▶ **Supplied passage**
**********

- Born: Dunmore East, County Waterford
- Other name: Fatti Burke
- Occupations: Illustrator; author;
- Known for: Irelandopedia
- Notable work: Irelandopedia, Historopedia, Foclóiropedia, Animalopedia, Little Library series
- Website: kathiburke.com

= Kathi Burke =

Irish non-fiction illustrator

Kathi Burke, better known by her penname Fatti Burke, (Note: Her website says "The artist formerly known as Fatti") is an Irish Waterford-based non-fiction artist, illustrator and author. She is best known for Irelandopedia, Historopedia and Foclóiropedia; a trilogy of mini-encyclopedias she created with her father John Burke and the Little Library series of books.

==Biography==
Burke was born in Dunmore East, County Waterford and studied visual communications at the National College of Art and Design (NCAD) in Dublin for 4 years from 2008–2012. After finishing NCAD, she worked in graphic design for a year before she focused on Illustrating. In 2014, she began volunteering for a confidential domestic abuse helpline once a week.
She received a master's degree in Children's Literature at Trinity College Dublin in 2023.

In 2015, Burke was included on the Irish Independent's "Rising Female Stars of 2015" list, where she said that "International Women's Day was a reminder that there is still so much for women to work towards in terms of the roles we demand in society."

Later that year, she released her first and most popular book; the Irelandopedia, a mini-encyclopedia with a page for every Irish County and some additional pages for general Irish culture. The Irelandopedia won the RTÉ Audience Choice Award at the Irish Book Awards in 2015 and the Merit Award at the KPMG Children's Books Ireland Awards in 2016.

==Works illustrated==

- Burke, John (2016). "Irelandopedia: A Compendium of Maps, Facts and Knowledge"
- Burke, John (2016). "Historopedia: The Story of Ireland From Then Until Now"
- Burke, John (2017). "Foclóiropedia: A Journey Through the Irish Language from Arán to Zú"
- Turner, Tracey (2017). "Facts!: One for Every Day of the Year"
- Membrino, Anne (2018). "I Look Up To... Ruth Bader Ginsburg"
- Membrino, Anne (2018). "I Look Up To... Michelle Obama"
- Burke, John (2018). "Granuaile: The Pirate Queen"
- Membrino, Anne (2019). "I Look Up To... Serena Williams"
- Membrino, Anne (2019). "I Look Up To... Malala Yousafzai"
- Kelly, Michael (2019). "GIY's Know-it-Allmanac"
- Burke, John (2019). "Brian Boru: The Warrior King"
- Burke, John (2019). "Constance Markievicz: The Rebel Countess"
- Cheshire, Simon (2019). "Epic Tales of Triumph and Adventure"
- Membrino, Anne (2019). "I Look Up To...Misty Copeland"

**********

▶ **Data listing**
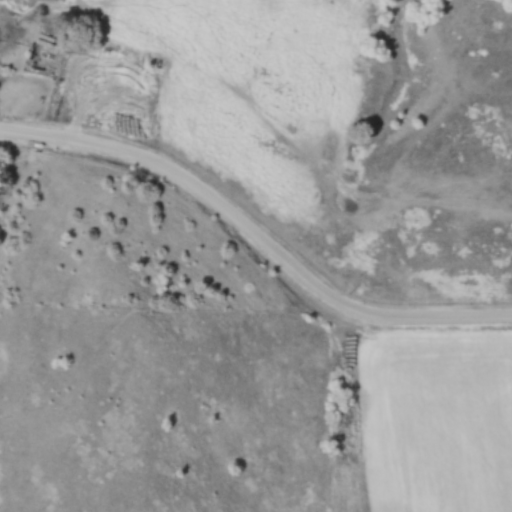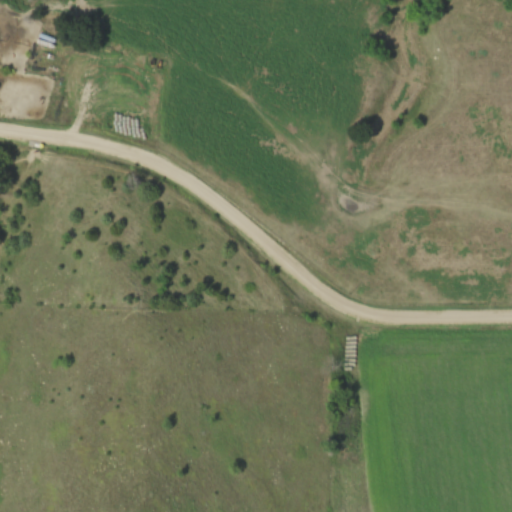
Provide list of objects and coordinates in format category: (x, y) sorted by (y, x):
road: (94, 28)
road: (255, 235)
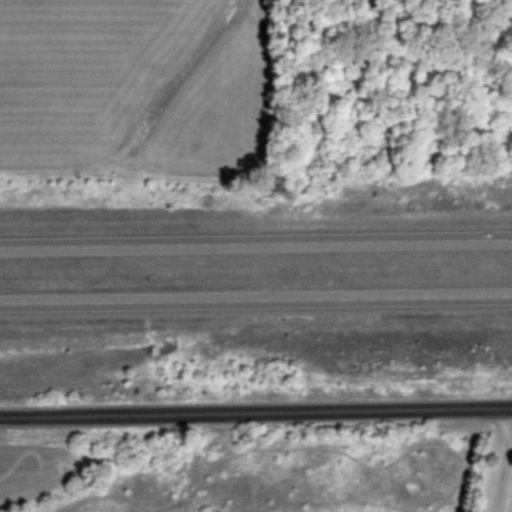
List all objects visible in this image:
road: (256, 241)
road: (256, 303)
road: (256, 415)
road: (508, 462)
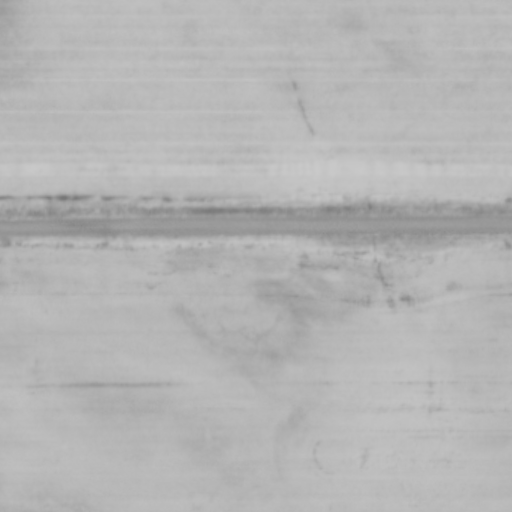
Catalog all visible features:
road: (256, 229)
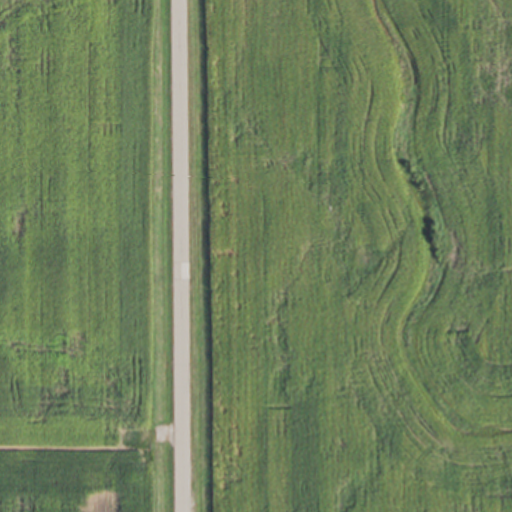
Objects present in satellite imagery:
road: (183, 256)
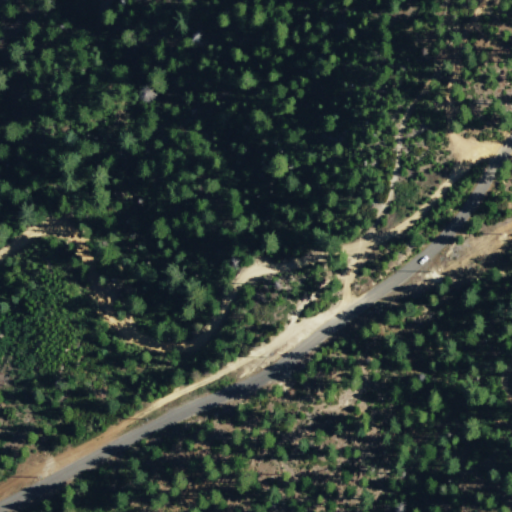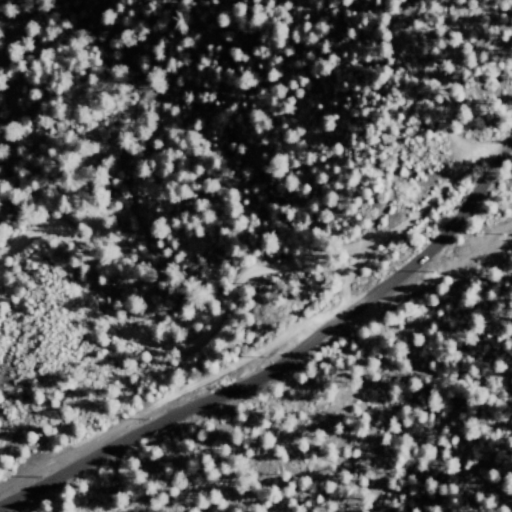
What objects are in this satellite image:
road: (448, 91)
road: (505, 157)
road: (393, 172)
road: (454, 266)
road: (224, 299)
road: (285, 359)
road: (173, 395)
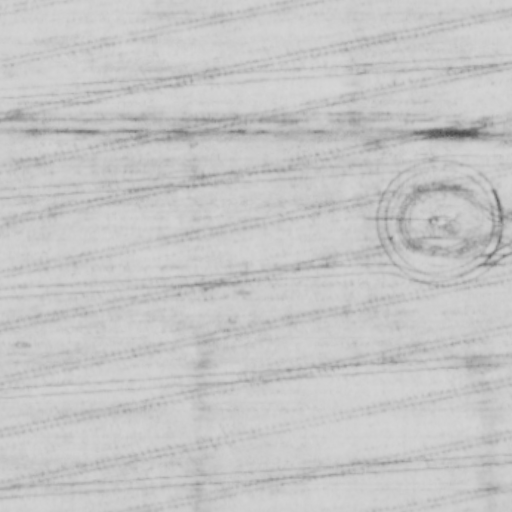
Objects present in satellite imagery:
power tower: (445, 219)
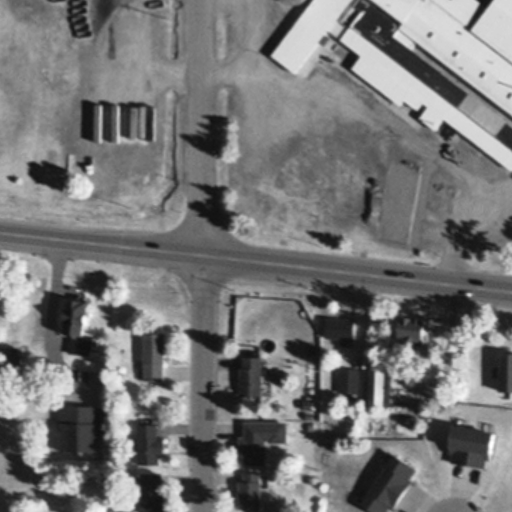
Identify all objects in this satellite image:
building: (295, 1)
building: (296, 3)
road: (251, 38)
building: (424, 54)
building: (424, 56)
road: (138, 61)
road: (385, 123)
road: (200, 128)
road: (34, 236)
road: (291, 265)
building: (141, 286)
building: (77, 320)
road: (50, 322)
building: (340, 324)
building: (413, 324)
building: (79, 326)
building: (414, 327)
building: (339, 328)
building: (154, 352)
road: (447, 353)
building: (11, 356)
building: (154, 357)
building: (10, 362)
building: (504, 367)
building: (251, 372)
building: (505, 373)
building: (122, 374)
building: (251, 376)
building: (348, 377)
building: (349, 380)
building: (380, 381)
road: (202, 383)
building: (377, 385)
building: (309, 402)
building: (81, 422)
building: (80, 429)
building: (261, 436)
building: (472, 438)
building: (150, 439)
building: (254, 443)
building: (150, 445)
building: (473, 446)
building: (131, 475)
building: (390, 481)
building: (391, 485)
building: (251, 487)
building: (152, 488)
building: (250, 491)
building: (153, 492)
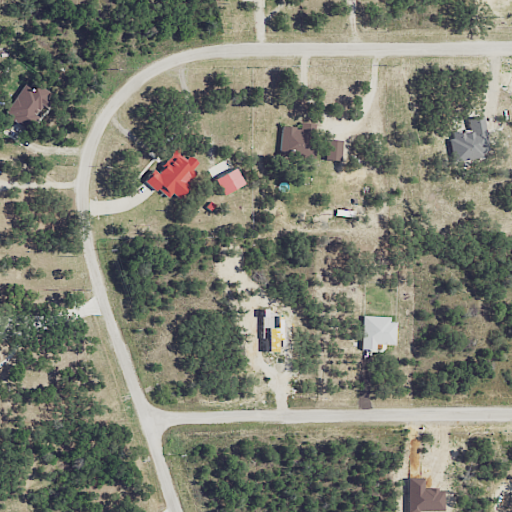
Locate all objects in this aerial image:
building: (28, 101)
road: (109, 110)
road: (339, 124)
building: (298, 138)
building: (334, 149)
building: (173, 173)
building: (229, 181)
road: (41, 184)
road: (55, 323)
building: (274, 329)
building: (378, 332)
road: (328, 417)
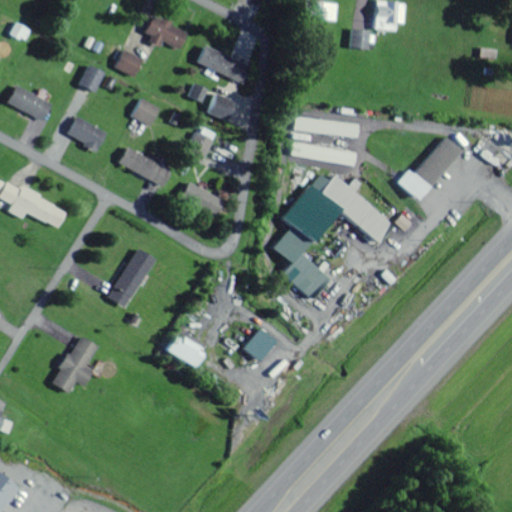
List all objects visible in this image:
building: (318, 14)
building: (386, 18)
building: (161, 36)
building: (358, 42)
building: (220, 65)
building: (125, 66)
building: (25, 105)
building: (217, 109)
road: (256, 110)
building: (142, 114)
building: (323, 129)
building: (82, 136)
building: (195, 149)
building: (320, 156)
building: (141, 169)
building: (426, 171)
road: (118, 201)
building: (198, 201)
building: (28, 208)
building: (319, 229)
building: (128, 281)
road: (56, 286)
building: (255, 348)
building: (72, 369)
road: (384, 374)
road: (406, 398)
building: (4, 428)
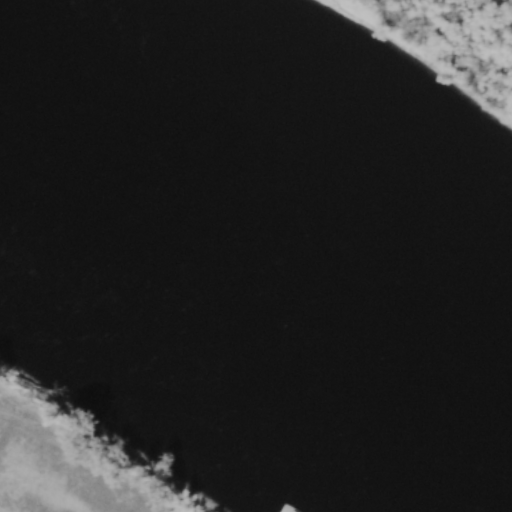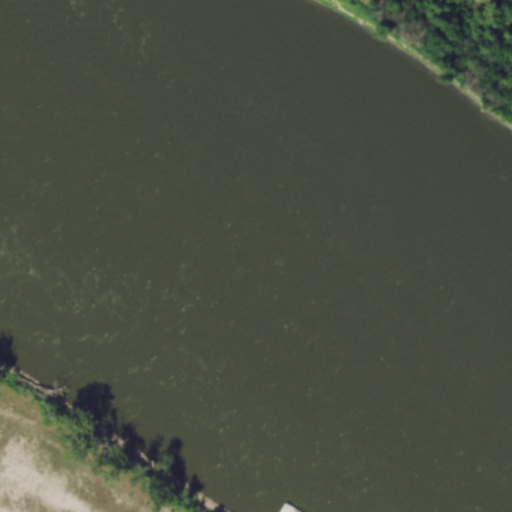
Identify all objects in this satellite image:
river: (250, 274)
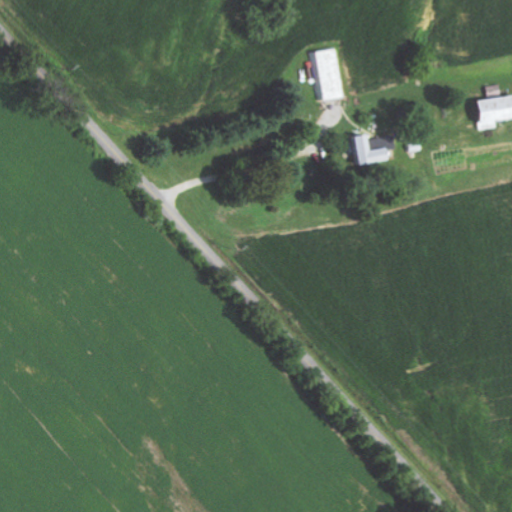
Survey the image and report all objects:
building: (329, 76)
building: (495, 112)
road: (222, 272)
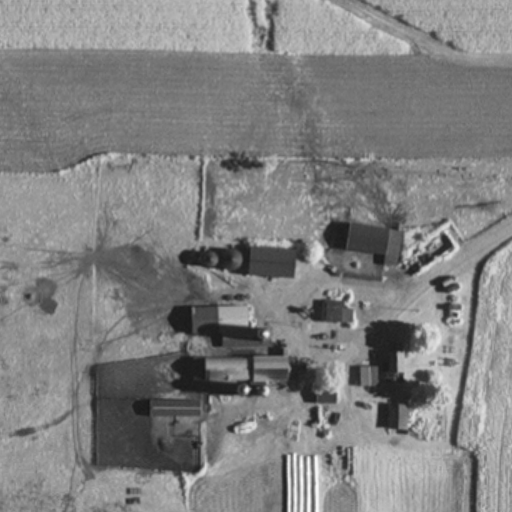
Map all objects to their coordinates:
building: (364, 238)
building: (204, 258)
building: (267, 260)
road: (424, 283)
building: (223, 326)
building: (390, 361)
building: (240, 368)
building: (365, 375)
building: (321, 392)
building: (170, 407)
building: (394, 416)
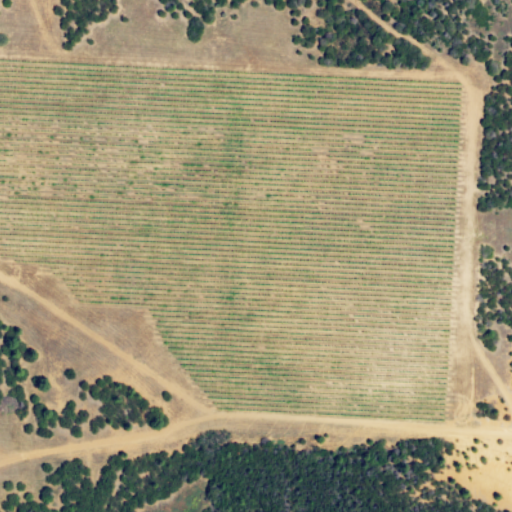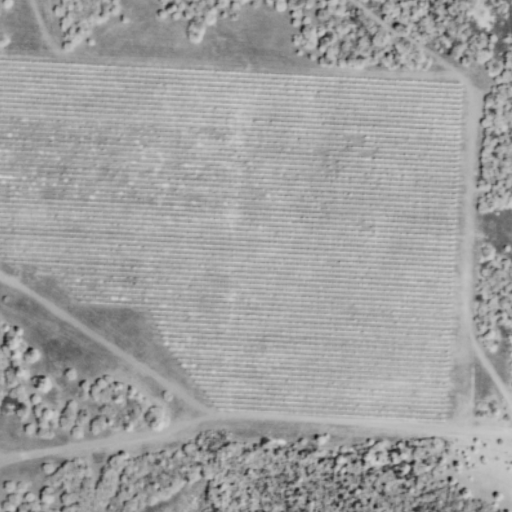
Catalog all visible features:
road: (253, 417)
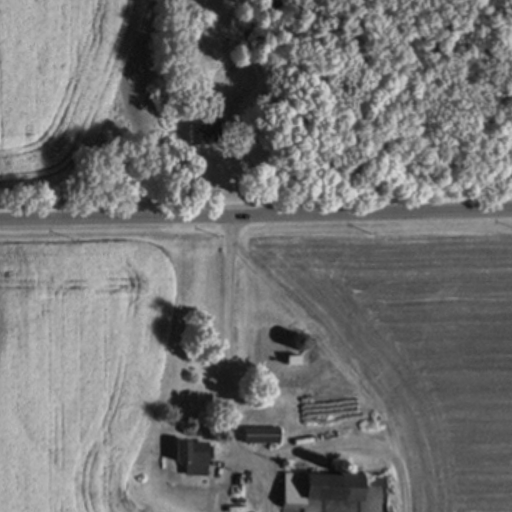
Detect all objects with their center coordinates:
building: (250, 25)
road: (235, 110)
building: (202, 129)
building: (191, 131)
road: (256, 216)
building: (294, 341)
road: (229, 351)
building: (291, 360)
building: (260, 434)
building: (258, 435)
road: (331, 450)
building: (187, 456)
building: (190, 456)
building: (316, 487)
building: (315, 488)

**********

▶ **Exercise description**
Please answer these questions using the Kathi Burke biography above:
1. At which college did Burke study visual communications?
2. Which award did Irelandopedia win at the Irish Book Awards in 2015?
3. What is the title of the book about a pirate queen that Burke illustrated, and in what year does the list date it?

▶ **Finished task**
1. The National College of Art and Design (NCAD) in Dublin.
2. The RTÉ Audience Choice Award.
3. "Granuaile: The Pirate Queen," dated 2018.